It depends on your personal situation. Can you manage a traditional credit card or are things a bit shaky for you at the moment? When your situation stands on rocky, uneven ground, it’s the best time for you to invest in a secured credit card.
Not everyone out there has the best credit. We all would like to be the exemplary definition of “credit owner” but unfortunately that’s not the case. If your credit should fall heavily in the negative category (or you’d be embarrassed to show your score even to your own mother) then you will want to consider the world that is the secured credit card.
The best facet of these cards is their ability to help you restore your credit back into something of good shape. With a secured credit card, you put down the amount you will max out with your card. Say you want to put $250 on your credit card now that is totally under your control. That money is already in there.
And if you close the account in good standing, you will get the money you put aside ($250, allegedly) back. Sort of like a security deposit on an apartment. Yeah, if you have bad credit, of course you can go ahead and get the same credit card your peers carry around. If you go down that unstable road, you will face a lot of obstacles in your path.
Secured credit cards carry their own burden, though, like any other tool we use for our finances. How so?
You will have to guarantee your card issuer a deposit of at least $200. So if you can’t round up that chunk of change, you are out of luck. Annual fees, too, can range up to somewhere around $50.
So, the short answer to a long question is if you are trying to rebuild your credit into an outstanding perspective, secured credit cards could be your best friend!
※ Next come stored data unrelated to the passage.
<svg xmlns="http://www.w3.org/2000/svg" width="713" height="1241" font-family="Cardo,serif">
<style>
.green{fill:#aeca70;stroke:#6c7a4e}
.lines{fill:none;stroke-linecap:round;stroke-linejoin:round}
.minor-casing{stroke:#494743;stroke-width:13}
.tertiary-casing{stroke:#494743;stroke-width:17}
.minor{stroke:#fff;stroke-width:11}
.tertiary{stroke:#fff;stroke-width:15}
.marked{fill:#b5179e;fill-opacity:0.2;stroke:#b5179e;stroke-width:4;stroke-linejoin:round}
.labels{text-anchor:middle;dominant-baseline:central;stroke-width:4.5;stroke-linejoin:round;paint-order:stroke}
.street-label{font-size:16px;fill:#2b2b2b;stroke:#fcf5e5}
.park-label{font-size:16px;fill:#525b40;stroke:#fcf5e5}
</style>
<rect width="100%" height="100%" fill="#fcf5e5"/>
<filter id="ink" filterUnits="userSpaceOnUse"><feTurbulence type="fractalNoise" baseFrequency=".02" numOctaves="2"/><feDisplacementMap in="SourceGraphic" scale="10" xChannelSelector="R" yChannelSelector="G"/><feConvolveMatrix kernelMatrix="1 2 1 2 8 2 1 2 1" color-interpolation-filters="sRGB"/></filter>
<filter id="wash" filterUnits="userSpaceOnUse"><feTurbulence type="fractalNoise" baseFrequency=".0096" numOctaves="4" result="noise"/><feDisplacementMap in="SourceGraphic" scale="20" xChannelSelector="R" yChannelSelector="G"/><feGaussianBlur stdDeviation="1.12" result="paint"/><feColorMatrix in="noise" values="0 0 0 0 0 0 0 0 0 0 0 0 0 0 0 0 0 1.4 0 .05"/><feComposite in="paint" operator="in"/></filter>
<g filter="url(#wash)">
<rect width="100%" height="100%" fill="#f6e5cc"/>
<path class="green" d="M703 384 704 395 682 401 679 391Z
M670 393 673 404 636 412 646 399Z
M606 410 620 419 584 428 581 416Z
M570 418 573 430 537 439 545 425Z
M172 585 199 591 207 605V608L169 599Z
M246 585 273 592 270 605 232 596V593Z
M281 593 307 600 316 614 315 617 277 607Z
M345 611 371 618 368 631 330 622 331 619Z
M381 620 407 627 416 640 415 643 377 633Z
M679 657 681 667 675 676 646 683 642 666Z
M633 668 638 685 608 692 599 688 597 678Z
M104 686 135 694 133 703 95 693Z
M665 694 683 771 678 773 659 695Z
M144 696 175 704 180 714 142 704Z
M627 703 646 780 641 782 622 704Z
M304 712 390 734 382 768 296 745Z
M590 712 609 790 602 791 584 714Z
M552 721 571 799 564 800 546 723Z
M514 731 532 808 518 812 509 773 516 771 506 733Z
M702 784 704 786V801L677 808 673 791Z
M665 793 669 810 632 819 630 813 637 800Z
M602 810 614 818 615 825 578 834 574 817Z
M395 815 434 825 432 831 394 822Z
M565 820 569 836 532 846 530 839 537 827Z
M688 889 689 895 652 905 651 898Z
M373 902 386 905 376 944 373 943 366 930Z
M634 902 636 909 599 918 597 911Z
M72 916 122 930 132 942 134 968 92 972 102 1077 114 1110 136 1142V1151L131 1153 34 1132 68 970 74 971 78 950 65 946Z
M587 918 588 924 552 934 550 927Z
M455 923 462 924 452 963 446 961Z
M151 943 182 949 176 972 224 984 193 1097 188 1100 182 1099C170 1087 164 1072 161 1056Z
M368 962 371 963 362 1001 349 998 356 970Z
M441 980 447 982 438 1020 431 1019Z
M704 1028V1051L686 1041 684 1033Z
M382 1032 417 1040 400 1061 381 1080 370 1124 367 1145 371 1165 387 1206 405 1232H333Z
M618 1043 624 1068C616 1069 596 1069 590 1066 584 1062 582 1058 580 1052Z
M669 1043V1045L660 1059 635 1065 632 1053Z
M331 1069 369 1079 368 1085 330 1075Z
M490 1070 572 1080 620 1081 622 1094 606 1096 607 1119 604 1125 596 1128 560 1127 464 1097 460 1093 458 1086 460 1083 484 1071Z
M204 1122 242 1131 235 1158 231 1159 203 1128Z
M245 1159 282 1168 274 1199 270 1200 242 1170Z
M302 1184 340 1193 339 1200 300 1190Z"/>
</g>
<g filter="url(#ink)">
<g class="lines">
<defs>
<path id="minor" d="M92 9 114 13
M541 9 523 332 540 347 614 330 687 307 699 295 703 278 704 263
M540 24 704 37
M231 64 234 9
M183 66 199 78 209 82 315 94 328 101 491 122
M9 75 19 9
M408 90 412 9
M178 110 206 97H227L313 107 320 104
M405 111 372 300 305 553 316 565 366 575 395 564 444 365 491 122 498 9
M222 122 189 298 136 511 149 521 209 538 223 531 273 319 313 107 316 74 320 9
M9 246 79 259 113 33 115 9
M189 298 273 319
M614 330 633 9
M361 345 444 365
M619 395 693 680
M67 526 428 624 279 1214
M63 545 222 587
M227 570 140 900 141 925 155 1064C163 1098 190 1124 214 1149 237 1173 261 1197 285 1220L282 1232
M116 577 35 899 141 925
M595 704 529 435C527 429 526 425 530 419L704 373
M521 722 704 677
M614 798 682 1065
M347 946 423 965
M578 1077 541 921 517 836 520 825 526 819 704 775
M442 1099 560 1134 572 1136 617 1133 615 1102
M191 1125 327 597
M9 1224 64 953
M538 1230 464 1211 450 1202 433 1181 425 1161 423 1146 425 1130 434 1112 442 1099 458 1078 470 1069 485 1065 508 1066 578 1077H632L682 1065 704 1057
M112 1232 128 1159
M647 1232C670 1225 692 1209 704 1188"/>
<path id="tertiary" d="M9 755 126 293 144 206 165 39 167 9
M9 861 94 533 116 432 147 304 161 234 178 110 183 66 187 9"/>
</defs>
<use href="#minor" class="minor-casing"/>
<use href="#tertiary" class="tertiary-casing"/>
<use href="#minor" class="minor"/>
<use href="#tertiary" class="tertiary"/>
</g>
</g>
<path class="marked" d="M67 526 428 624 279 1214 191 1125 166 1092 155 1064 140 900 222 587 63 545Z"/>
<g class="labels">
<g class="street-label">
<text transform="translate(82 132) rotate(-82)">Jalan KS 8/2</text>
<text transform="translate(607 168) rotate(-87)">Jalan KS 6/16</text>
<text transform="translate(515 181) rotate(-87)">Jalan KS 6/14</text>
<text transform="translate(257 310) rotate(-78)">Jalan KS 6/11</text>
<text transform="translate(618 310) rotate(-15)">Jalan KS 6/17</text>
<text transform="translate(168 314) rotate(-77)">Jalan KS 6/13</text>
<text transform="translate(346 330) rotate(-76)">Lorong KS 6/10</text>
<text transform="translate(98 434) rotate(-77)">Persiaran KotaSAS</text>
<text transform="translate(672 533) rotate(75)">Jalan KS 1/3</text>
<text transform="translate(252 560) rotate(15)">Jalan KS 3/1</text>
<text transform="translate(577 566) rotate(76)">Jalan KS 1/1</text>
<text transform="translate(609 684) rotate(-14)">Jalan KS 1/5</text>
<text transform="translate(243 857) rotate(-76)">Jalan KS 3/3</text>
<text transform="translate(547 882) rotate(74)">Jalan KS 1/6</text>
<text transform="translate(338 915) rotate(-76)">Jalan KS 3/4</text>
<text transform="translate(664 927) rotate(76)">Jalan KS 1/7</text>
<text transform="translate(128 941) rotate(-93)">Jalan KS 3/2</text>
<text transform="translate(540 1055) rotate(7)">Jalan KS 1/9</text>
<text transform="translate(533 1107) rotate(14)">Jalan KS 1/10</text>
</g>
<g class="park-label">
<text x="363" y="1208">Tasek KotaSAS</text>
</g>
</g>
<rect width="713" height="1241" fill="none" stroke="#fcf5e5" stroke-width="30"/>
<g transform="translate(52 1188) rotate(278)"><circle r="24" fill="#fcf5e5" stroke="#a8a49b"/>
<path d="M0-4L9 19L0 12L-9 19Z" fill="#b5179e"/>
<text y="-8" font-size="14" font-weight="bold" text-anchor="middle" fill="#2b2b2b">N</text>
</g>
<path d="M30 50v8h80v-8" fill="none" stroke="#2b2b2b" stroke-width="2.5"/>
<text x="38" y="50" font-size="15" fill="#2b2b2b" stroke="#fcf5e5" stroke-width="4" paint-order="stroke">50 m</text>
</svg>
Use the secured credit card up for two years before making your leap back into the world of unsecured credit cards, and by then (guaranteed you have practiced responsible card ownership) you should be able to get your hands on a nice one.
If you apply for a credit card just once per year (sometimes inquiries can do this) your score will be unscathed, so rest assured, on that note.
Otherwise, if you are in good credit standing, go ahead and keep with unsecured credit cards, unless you really want a secured alternative.